Ô la fiancée qui donne sa bouche qui sent la jacinthe blanche et la touffe fraîche !…

Et ces mots d’une si humaine tendresse qu’ils nous semblent expliquer le mystérieux amour terrestre, et nous évoquent jusqu’aux larmes les âmes aimantes, humbles et belles, de nos enfances :

Ô mes enfants !
Ô quelle mère j’ai été pour vous ! Je regarde, levant les yeux,
Comme ils regardent pendant que je leur lis tout haut
La chère maman de leurs yeux confiants et tranquilles !…
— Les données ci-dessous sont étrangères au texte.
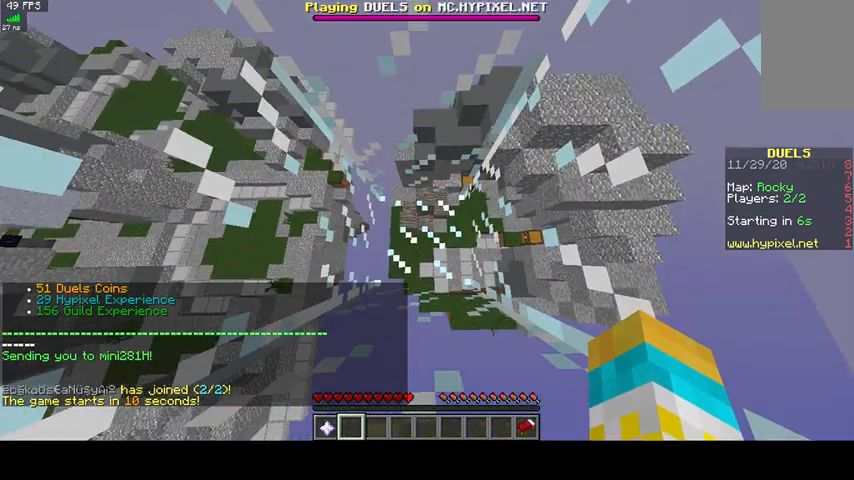
{"keys": [], "mouse": [], "events": [[33, "s", "up"]]}
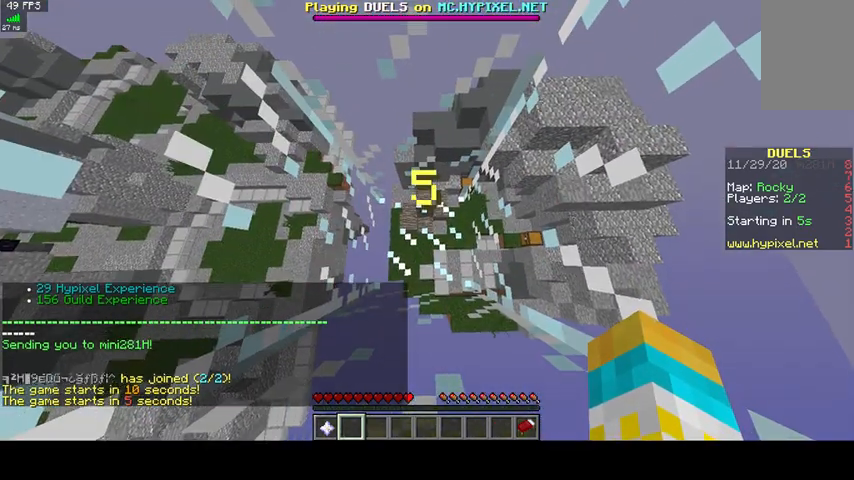
{"keys": [], "mouse": [], "events": []}
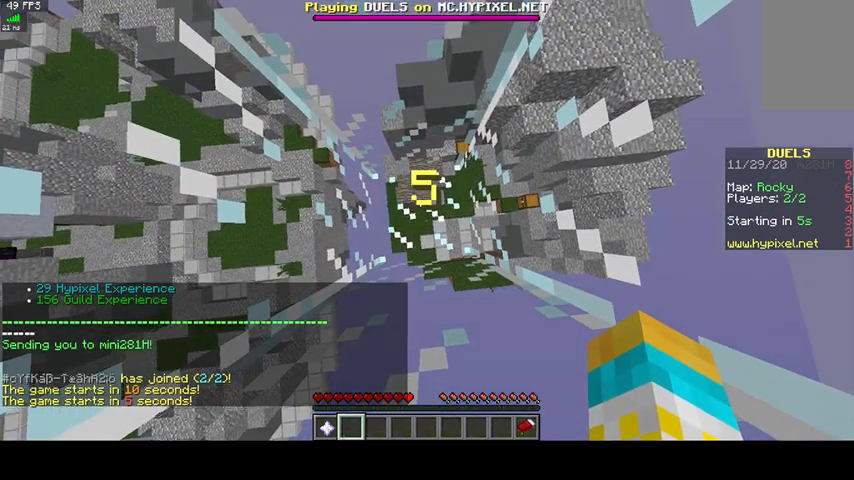
{"keys": [], "mouse": [], "events": []}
Mais tout cet amour et toute cette douleur ce n’est que le vieil amour et la vieille douleur du Crucifié, tout cet amour, ce n’est que Dieu – et, pour chanter sa gloire, ce sont de grandes images vivantes et violentes comme celles de Walt Whitman :

… De puissants astres pareils à de grandes vierges flamboyantes devant la face de Dieu…

Ce sont des cris de fou et de prophète comme ceux de Verlaine ou de Saint Augustin :

Est-ce que je ne suis pas un homme ? Pourquoi est-ce que Vous faites le Dieu avec moi ?

Tout cela médité, ordonné, calculé avec une précision surhumaine que le Philosophe dira mais que le Poète ne peut que sentir en décrivant, comme c’est sa tâche, le grand trouble apporté par cette lecture dans la vie primitive et les paysages mystérieux de son cœur.